Tasks to carry out:
1 > According to the essay on Sri Lankan science fiction, what event ends First Utterance?
2 > Carry on the essay on Sri Lankan science fiction from its last sentence.

There is perhaps an interesting side-note to this: much of Anglo-American fantasy (of the secondary-world kind) is produced from within societies that have, at least externally, been stable for a while. No wonder, then, that writers there so often reach back into an imagined distant past to detail suitably unstable societal settings – whether feudal or medieval reconstructions, or, as in some more recent works, the colonial and imperial centuries. What feels different about The Saint of Bright Doors is that it has the urgency of an attempt to capture the essence of a moment in time before it becomes (contested) history. It is, as the philosopher and critic Walter Benjamin once noted, about "seiz[ing] hold of a memory as it flashes up at a moment of danger."
This is also true for "Tusker Blue", written in the second-person present – as urgent a tense as there can be! The story itself exists in an ambiguous time-outside-time, but throwaway references to "Sacred Heart Road", for example, are enough to indicate that its setting is an almost-Sri Lanka in an almost-present. "Tusker Blue" communicates a sense of this has happened in the recent past, this could be happening now, and this will happen again in the future – unless we stop it.

A serious consideration of SF from the Global South – in this case, contemporary Sri Lankan SF – resists flattening, resists narrow identitarianism and resists easy expectations.

Memorialisation is also the thread that binds The Saint of Bright Doors and "Tusker Blue" with Theena Kumaragurunathan's First Utterance (2016) – which ends with a ceremonial burning of clocks. First Utterance, a fantasy novel, slips between mythical pasts and dystopian futures. The near-future nation of Miragia is separated from its real-world, contemporary counterpart by a curtain of lyrical prose, but the book's references are both intentional and unmistakable: for instance, it features a journalist working on a story about thousands of disappearances during an imperial presidency, accomplished under the guise of institutionalising people with mental illnesses. As the story progresses, we learn that the cause of this was the need to find new enemies – the proverbial "Others" – upon the end of a devastating war and the formation of a "unified inter-tribal government." The mentally ill were the scapegoats of choice, at the insistence of the clergy (referred to as "the Three Prophets"). Attempts now to atone for that past and "reintegrate" the mentally ill into society are, therefore, met with resistance by that same clergy. Just as with The Saint of Bright Doors, in its search for grounding detail First Utterance eschews outworn feudal monarchies for something more immediate and urgent.

[Items from a data source]

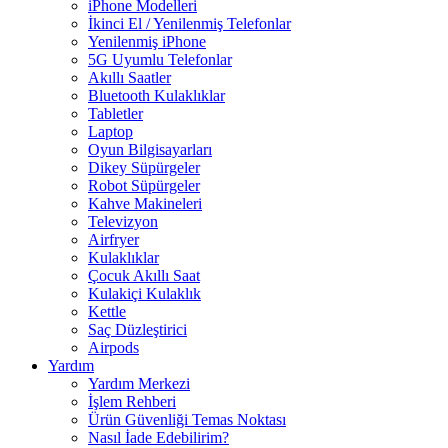
iPhone Modelleri
İkinci El / Yenilenmiş Telefonlar
Yenilenmiş iPhone
5G Uyumlu Telefonlar
Akıllı Saatler
Bluetooth Kulaklıklar
Tabletler
Laptop
Oyun Bilgisayarları
Dikey Süpürgeler
Robot Süpürgeler
Kahve Makineleri
Televizyon
Airfryer
Kulaklıklar
Çocuk Akıllı Saat
Kulakiçi Kulaklık
Kettle
Saç Düzleştirici
Airpods
Yardım
Yardım Merkezi
İşlem Rehberi
Ürün Güvenliği Temas Noktası
Nasıl İade Edebilirim?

Answers for this exercise:
1 > A ceremonial burning of clocks.

2 >
Reading The Saint of Bright Doors, "Tusker Blue" and First Utterance together, something of a pattern emerges. First, these are all secondary-world fantasies, but also, fantasies where the secondary world frequently bleeds into ours in its allusions, references and naming conventions. Second, even as these works are written in the familiar high-fantasy style, they do not create a stylised, aestheticised, mediaeval-feeling world in keeping with the dominant "Western" high-fantasy tradition, but something more immediately recognisable. Third, institutionalised religion – and, specifically, a militant clergy – plays a significant role in the narratives. And fourth, the construction of the "other", and the infliction of granular, bureaucratic and everyday violence (as opposed to the set-piece wars of a lot of contemporary fantasy) is a characteristic feature. In their allusiveness, then, these works seek to do what the poet Joseph Brodsky said of the writing of the novelist Danilo Kiš: create art that is "more devastating than statistics."
It may not be too early, then, to label this a fantasy style of the post-colony, and – in this specific context – an emerging tradition of Sri Lankan fantasy writing.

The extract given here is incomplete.